HB: The fact that Cachimbo Lake became a lawless zone fits into the political ontology of water space that Philip E. Steinberg and Kimberley Peters talk about in their text “Wet Ontologies, Fluid Spaces,” in which they claim that land can be governed since it is fixed and can be contained with borders, but water cannot due to its fluidity and movement. Ocean and water space become places of free passage dictated by the principles of a liberal economy while there is no sovereignty. The situation created by the Mesoamerica Project seems to show that a nation-state’s sovereignty and democracy can be at risk when there is a significant economic interest for an external party, leading to international corruption and complicity. One of your maps shows the involvement of foreign mining companies in the disappearance of 43 activist students in 2014, an incident that was similar in set-up to the 1968 Tlatelolco Massacre, during which up to 200 students were killed in a campaign to suppress political opposition at the outset of the United States presence in Mexico. The fact that Mexico plays an important role in the distribution of drugs worldwide makes its borders and security more fragile, a situation that is not unlike the situation of India and China during the 19th-century Opium War. Against the backdrop of this history that seems to repeat itself, do you believe in progress?

EA: There is, of course, scientific and technological progress, but I think humanity is running in circles. The worst thing that could happen would be that we forget what we have learned from atrocities like the Holocaust. Jorge Luis Borges wrote a story called “A Tired Man’s Utopia” in which a man travels into the future and sees people commit suicide in a furnace in Auschwitz. When the protagonist asks about the furnace, someone tells him that it was built in the past by a philanthropist.

HB: At the end of your video, there is a beautiful moment when you reinsert the local cultural heritage into the setting as one of the people trained to generate solar energy reads an excerpt from an orally transmitted Zapotec legend that had been collected and written down by Andrés Henestrosa. In the story, the different forces of nature are fighting each other, and man is located in the centre of it.

════

■ WHAT YOU NEED TO DO
(1) Transcribe the interview excerpt word for word between "EA: There is, of" and "by a philanthropist.", inclusive.
(2) Write the next part of the interview excerpt, starting after its final sentence.
The material that comes next has no connection to the interview excerpt.

════

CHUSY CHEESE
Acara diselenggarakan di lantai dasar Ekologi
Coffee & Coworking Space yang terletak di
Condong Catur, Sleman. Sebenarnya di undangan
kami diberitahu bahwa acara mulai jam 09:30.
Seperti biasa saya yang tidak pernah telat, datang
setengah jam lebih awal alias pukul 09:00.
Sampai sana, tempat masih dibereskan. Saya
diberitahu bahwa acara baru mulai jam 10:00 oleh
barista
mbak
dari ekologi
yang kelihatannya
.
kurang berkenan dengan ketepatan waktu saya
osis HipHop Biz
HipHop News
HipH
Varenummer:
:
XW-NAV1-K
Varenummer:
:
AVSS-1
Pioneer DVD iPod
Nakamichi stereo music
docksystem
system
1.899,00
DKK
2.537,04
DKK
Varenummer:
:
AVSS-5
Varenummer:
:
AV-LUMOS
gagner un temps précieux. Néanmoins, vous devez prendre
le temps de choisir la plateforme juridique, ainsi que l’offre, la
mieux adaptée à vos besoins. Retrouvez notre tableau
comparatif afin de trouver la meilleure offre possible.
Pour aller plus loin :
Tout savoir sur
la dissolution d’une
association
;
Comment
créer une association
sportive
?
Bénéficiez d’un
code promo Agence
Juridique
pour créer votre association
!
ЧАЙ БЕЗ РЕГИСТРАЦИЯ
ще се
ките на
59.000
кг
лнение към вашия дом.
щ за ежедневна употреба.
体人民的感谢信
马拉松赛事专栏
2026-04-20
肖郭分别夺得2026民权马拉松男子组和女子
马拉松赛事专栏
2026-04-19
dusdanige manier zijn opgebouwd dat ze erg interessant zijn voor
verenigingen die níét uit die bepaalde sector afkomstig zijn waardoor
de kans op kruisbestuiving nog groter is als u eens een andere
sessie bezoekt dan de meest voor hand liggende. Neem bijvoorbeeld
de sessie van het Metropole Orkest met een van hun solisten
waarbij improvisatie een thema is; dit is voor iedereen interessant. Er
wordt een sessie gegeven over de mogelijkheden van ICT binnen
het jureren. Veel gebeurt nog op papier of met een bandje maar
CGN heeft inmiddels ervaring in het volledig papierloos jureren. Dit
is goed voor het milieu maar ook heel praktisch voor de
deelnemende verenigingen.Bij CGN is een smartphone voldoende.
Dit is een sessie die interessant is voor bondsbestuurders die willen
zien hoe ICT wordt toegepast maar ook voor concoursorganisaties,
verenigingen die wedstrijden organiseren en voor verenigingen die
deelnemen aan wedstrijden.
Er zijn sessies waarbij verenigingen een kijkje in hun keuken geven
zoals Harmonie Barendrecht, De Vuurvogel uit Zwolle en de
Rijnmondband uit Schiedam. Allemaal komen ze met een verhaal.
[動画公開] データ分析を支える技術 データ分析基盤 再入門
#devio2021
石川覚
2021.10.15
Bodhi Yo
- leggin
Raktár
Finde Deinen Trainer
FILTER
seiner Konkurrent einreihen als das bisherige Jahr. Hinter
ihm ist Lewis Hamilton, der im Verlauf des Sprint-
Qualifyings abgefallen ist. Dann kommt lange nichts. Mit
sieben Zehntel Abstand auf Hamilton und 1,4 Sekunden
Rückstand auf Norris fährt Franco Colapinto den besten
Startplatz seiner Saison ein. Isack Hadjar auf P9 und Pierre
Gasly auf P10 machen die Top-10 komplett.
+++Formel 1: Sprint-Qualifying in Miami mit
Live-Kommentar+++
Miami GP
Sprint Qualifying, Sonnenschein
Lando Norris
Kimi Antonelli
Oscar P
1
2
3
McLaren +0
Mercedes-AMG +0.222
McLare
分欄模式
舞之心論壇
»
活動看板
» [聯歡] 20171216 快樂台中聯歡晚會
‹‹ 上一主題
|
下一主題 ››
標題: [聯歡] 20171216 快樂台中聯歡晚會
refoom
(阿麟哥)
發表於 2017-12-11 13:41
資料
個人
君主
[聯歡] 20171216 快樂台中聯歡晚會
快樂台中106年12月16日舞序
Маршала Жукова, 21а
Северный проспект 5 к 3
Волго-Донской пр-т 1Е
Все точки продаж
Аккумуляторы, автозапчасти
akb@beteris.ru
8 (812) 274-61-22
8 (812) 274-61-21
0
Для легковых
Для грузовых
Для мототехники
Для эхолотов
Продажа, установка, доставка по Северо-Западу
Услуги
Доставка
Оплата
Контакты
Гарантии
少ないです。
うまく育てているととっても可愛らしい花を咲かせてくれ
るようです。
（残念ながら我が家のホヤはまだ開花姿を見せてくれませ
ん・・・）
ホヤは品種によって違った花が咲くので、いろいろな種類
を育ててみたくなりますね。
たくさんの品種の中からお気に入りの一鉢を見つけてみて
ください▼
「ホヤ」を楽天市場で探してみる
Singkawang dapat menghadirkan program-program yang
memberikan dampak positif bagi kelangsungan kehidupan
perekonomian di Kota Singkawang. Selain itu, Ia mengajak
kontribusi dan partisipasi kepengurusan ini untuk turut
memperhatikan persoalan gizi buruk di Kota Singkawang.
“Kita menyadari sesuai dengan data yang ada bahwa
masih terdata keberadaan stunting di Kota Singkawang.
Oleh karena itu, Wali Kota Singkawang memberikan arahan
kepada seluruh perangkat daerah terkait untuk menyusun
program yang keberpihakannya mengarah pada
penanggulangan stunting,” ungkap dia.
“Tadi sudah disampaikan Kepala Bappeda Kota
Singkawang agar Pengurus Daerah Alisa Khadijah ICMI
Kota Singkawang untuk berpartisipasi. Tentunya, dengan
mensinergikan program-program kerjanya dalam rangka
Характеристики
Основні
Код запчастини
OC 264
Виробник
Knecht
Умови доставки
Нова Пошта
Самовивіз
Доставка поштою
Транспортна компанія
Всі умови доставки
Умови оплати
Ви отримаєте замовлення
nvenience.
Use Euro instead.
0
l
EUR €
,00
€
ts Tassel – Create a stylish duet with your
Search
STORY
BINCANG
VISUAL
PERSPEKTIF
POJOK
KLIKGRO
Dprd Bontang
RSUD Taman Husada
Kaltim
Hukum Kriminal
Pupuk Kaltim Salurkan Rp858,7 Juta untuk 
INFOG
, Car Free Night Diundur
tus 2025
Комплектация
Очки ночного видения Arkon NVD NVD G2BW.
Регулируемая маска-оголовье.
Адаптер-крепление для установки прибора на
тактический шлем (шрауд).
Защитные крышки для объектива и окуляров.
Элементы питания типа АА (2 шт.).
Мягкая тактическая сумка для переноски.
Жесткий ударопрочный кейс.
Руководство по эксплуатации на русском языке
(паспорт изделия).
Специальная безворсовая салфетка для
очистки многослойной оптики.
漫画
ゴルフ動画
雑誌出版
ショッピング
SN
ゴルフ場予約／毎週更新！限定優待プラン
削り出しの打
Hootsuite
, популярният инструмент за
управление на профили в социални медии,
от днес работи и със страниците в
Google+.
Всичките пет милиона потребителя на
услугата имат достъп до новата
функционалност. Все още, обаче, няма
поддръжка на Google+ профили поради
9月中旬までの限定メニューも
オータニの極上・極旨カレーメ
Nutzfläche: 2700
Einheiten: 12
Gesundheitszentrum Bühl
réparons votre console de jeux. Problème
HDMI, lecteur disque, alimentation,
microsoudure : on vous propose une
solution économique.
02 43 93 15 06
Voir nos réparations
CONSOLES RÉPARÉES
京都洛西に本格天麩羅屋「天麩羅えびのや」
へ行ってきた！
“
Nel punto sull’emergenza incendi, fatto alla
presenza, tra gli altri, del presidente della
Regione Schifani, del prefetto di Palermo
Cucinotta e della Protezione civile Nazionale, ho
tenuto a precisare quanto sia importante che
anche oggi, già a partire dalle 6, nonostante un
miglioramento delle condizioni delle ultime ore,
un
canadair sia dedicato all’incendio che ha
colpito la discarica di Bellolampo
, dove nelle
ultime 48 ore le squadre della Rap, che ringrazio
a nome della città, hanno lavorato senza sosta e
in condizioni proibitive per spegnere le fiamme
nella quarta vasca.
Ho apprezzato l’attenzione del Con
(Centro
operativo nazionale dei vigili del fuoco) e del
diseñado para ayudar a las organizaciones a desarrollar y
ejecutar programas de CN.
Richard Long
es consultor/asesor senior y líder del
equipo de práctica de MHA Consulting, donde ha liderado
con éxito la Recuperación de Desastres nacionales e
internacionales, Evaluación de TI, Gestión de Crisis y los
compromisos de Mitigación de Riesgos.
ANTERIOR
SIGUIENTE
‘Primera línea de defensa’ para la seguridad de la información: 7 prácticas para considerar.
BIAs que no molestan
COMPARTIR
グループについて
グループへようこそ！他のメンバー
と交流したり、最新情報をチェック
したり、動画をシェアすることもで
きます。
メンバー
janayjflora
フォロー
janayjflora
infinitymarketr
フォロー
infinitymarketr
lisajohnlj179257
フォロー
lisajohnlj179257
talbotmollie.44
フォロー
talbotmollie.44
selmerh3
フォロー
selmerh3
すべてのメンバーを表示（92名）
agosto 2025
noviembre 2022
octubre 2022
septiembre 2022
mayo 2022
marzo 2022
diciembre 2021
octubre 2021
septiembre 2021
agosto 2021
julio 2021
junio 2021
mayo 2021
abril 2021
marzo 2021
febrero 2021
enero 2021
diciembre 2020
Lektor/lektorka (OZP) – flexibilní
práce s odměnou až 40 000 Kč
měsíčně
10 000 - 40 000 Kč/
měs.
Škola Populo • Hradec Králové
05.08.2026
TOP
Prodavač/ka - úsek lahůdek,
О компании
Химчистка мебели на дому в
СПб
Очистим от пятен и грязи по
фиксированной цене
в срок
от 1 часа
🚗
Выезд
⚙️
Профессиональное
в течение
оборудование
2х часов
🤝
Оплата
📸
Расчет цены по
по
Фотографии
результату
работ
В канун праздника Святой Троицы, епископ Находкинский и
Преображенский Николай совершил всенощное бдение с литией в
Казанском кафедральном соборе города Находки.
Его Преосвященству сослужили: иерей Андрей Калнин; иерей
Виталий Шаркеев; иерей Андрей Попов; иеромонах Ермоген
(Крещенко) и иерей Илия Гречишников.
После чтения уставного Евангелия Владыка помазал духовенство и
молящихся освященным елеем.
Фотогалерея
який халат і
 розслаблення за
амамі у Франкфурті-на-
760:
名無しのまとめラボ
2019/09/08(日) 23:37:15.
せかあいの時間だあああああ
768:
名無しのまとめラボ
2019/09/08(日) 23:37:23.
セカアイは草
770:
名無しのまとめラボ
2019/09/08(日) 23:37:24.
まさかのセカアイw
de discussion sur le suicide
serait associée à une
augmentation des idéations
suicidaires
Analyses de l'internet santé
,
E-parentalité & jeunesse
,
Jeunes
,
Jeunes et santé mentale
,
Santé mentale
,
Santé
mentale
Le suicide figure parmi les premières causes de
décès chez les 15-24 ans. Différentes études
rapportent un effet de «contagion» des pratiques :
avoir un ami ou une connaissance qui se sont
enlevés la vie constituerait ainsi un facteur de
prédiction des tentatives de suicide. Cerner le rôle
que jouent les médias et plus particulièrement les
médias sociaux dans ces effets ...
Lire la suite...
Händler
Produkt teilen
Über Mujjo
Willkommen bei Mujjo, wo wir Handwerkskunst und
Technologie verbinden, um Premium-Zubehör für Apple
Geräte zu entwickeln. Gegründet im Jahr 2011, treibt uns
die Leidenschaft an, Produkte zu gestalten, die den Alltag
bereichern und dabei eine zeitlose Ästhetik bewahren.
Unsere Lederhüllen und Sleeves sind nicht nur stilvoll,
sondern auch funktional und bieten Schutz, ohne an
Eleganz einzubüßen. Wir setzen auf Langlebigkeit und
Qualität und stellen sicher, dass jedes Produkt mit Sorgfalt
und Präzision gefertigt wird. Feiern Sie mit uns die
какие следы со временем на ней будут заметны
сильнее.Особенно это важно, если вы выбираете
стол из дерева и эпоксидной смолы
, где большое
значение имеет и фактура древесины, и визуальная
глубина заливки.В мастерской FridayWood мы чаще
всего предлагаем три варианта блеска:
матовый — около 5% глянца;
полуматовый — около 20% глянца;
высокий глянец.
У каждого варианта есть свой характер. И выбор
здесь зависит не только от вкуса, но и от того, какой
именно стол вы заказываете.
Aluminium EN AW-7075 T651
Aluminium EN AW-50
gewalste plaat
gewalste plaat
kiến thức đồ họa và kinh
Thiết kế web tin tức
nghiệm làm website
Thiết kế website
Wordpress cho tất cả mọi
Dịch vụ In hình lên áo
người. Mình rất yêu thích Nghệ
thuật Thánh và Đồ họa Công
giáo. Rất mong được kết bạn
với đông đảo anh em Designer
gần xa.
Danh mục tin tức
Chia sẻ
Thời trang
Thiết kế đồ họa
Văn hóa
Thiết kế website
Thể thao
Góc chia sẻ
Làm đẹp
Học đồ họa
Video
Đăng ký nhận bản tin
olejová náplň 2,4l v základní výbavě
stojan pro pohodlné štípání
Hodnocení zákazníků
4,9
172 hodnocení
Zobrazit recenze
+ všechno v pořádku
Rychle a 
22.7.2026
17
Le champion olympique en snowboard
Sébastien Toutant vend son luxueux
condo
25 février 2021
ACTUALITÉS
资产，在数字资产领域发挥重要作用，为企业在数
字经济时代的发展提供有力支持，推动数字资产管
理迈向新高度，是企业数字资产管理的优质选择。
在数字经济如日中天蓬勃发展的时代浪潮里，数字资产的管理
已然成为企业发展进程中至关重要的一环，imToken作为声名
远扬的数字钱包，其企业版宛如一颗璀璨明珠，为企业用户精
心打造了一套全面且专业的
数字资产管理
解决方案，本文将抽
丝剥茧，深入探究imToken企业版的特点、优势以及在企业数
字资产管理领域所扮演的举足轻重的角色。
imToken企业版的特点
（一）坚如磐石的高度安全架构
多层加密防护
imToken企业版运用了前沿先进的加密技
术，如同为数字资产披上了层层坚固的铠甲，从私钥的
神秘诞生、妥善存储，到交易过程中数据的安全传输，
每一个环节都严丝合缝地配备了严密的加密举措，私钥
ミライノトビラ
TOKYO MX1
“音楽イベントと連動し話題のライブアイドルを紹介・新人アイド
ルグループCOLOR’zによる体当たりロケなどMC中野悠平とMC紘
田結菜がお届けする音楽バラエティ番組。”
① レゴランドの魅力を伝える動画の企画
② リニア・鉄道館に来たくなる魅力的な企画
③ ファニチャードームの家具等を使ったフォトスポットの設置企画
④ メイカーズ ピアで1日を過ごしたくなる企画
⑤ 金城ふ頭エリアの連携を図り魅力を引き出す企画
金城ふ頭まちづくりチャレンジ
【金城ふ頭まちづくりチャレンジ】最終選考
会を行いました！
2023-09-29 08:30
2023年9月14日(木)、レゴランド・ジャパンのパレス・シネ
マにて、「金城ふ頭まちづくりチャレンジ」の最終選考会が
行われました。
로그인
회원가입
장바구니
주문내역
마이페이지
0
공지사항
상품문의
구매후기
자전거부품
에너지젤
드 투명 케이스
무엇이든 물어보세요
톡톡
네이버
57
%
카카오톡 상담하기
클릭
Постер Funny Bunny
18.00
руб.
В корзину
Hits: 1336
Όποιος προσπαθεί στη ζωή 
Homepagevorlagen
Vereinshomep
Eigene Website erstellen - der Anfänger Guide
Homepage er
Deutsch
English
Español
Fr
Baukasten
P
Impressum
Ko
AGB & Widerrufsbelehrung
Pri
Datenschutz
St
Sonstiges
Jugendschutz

════

■ ANSWERS FOR THE TASKS
(1)
EA: There is, of course, scientific and technological progress, but I think humanity is running in circles. The worst thing that could happen would be that we forget what we have learned from atrocities like the Holocaust. Jorge Luis Borges wrote a story called “A Tired Man’s Utopia” in which a man travels into the future and sees people commit suicide in a furnace in Auschwitz. When the protagonist asks about the furnace, someone tells him that it was built in the past by a philanthropist.

(2)
EA: Andrés Henestrosa grew up in the very region where my video is shot and played an important role in the conservation of the Zapotec culture that was threatened with disappearance. I find this legend important since it breaks with the idea of destiny in the Western Judeo-Christian tradition, which forces people to accept fatal events as ordered by God, in a similar way that neoliberalism is accepted as a dynamic that governs the world and is unavoidable. A part of the process of making this new work is to reintroduce the idea of renewal after catastrophe in the Cachimbo community through this story. Currently there is a religious transformation taking place in the region and people are switching from the Catholic religion to several variations of contemporary Christianity, introduced by agricultural workers who returned from the United States. As books are normally destined for an elite intellectual class, even the ones like the collected legends by Henestrosa, along with the electricity I wanted to return this Zapotec legend to the place and the people it came from, the working class, in its original oral form.

This interview was initially published in the catalogue of the Edgardo Aragón exhibition Mésoamérique : l'effet ouragan, Paris, Jeu de Paume et Bordeaux/capc musée d’art contemporain de Bordeaux, 2016, and was edited for the release of this piece at Sala10.